• Zadanie 1: Wskaż we wpisach poniżej każdy wiersz zawierający ciąg „tuning” i przepisz te wiersze.

Prywatny kucharz – Multicooker Redmond

Pytacie się mnie, jak sobie radzę, od kiedy jesteśmy w domu we czworo. Jak organizuję sobie dzień? Czy wyrabiam się ze sprzątaniem, gotowaniem, pisaniem… Z tym pisaniem to sami widzicie, że ledwo, ledwo… Kosmyk zasypia dość późno, Adaś czuwa dopóty, dopóki się obok niego nie położę, losy tekstu ważą się więc w ciągu dnia i to ważą się raczej po zdaniu, jak dobrze pójdzie – po półtora i… już muszę lecieć. Ale od dwóch tygodni daję wam sygnały, że coś się poprawia, że powoli się odnajdujemy w nowej sytuacji. A wszystko to za sprawą mojego prywatnego kucharza, który gotowanie w sumie wziął na siebie, ja muszę tylko mu dostarczyć produkty. Na początku myślałam, że to fanaberia, taki prywatny kucharz, teraz wiem, że bez Multicookera Redmond żylibyśmy przez ostatni miesiąc na kanapkach i jajecznicy 🙂

 

 

Sprawa jest jasna – ja mam produkty i w sumie wszystko, co potrzebne do obiadu [nie po to wysyłałam Chłopa na zakupy, żeby nie mieć, prawda? :D]. Szukam przepisu, dobieram składniki: mięso kroję, warzywa obieram i szatkuję. Potem wszystko wrzucam do misy multicookera, przyprawiam, nastawiam odpowiedni program, włączam i [w zależności od potrawy] za 20, góra 40 minut mogę wyciągnąć z misy cieplutki, smaczny obiad.

• Wpisy:
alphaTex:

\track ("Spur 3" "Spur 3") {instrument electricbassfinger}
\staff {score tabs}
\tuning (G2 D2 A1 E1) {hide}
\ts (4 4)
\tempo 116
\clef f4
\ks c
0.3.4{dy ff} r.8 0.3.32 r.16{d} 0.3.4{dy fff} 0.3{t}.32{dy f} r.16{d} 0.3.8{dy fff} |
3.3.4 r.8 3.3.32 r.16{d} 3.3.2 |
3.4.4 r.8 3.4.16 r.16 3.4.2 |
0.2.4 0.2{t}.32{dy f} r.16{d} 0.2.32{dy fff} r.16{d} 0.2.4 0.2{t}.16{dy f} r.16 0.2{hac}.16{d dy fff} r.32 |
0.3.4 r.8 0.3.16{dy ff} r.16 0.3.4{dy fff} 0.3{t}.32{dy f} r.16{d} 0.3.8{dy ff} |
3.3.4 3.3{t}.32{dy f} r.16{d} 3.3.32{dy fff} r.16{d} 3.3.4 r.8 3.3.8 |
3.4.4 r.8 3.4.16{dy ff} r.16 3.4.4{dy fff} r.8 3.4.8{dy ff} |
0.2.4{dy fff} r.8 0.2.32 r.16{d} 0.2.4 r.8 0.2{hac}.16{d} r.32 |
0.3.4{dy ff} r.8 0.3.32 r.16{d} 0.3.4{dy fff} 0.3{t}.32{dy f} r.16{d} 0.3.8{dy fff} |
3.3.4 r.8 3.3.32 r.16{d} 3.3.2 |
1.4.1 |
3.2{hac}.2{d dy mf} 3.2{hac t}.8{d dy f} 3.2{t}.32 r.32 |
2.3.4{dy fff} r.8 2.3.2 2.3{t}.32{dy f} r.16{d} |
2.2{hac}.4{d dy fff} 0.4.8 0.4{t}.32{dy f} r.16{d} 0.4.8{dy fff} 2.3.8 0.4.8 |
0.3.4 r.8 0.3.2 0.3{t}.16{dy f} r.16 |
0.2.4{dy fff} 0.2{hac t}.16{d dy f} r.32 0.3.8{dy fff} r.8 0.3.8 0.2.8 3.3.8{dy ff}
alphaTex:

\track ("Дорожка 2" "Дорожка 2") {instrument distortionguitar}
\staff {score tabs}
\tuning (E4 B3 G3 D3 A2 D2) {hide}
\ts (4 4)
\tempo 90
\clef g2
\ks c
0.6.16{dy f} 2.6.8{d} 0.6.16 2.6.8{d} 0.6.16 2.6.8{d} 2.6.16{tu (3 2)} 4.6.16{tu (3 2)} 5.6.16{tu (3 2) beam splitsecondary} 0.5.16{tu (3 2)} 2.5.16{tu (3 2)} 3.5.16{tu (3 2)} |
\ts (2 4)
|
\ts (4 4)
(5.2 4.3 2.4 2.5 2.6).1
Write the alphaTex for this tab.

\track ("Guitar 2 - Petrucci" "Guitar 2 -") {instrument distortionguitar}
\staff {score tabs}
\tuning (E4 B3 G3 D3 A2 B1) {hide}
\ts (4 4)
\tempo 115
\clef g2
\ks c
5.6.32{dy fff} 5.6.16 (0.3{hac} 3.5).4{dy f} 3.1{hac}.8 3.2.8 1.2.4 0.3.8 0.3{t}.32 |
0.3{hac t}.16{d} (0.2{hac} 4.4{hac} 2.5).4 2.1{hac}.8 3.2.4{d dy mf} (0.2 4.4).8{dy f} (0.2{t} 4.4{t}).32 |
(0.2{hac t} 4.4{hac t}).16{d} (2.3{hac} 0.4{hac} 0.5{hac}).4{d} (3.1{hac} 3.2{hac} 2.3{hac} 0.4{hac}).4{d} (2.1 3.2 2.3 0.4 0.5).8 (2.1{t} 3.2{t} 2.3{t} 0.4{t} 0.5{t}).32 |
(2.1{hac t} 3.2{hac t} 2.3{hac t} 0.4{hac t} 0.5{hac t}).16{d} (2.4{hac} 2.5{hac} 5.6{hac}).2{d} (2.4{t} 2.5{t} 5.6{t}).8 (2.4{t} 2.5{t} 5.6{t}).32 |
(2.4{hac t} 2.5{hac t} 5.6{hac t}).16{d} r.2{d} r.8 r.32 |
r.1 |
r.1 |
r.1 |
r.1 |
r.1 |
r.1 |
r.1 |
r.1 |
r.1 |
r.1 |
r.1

• Zadanie 2: Powtórz w całości tekst o multicookerze Redmond, nie zmieniając w nim ani znaku.

• Poprawna odpowiedź 1:
\tuning (G2 D2 A1 E1) {hide}
\tuning (E4 B3 G3 D3 A2 D2) {hide}
\tuning (E4 B3 G3 D3 A2 B1) {hide}

• Poprawna odpowiedź 2:
Prywatny kucharz – Multicooker Redmond

Pytacie się mnie, jak sobie radzę, od kiedy jesteśmy w domu we czworo. Jak organizuję sobie dzień? Czy wyrabiam się ze sprzątaniem, gotowaniem, pisaniem… Z tym pisaniem to sami widzicie, że ledwo, ledwo… Kosmyk zasypia dość późno, Adaś czuwa dopóty, dopóki się obok niego nie położę, losy tekstu ważą się więc w ciągu dnia i to ważą się raczej po zdaniu, jak dobrze pójdzie – po półtora i… już muszę lecieć. Ale od dwóch tygodni daję wam sygnały, że coś się poprawia, że powoli się odnajdujemy w nowej sytuacji. A wszystko to za sprawą mojego prywatnego kucharza, który gotowanie w sumie wziął na siebie, ja muszę tylko mu dostarczyć produkty. Na początku myślałam, że to fanaberia, taki prywatny kucharz, teraz wiem, że bez Multicookera Redmond żylibyśmy przez ostatni miesiąc na kanapkach i jajecznicy 🙂

 

 

Sprawa jest jasna – ja mam produkty i w sumie wszystko, co potrzebne do obiadu [nie po to wysyłałam Chłopa na zakupy, żeby nie mieć, prawda? :D]. Szukam przepisu, dobieram składniki: mięso kroję, warzywa obieram i szatkuję. Potem wszystko wrzucam do misy multicookera, przyprawiam, nastawiam odpowiedni program, włączam i [w zależności od potrawy] za 20, góra 40 minut mogę wyciągnąć z misy cieplutki, smaczny obiad.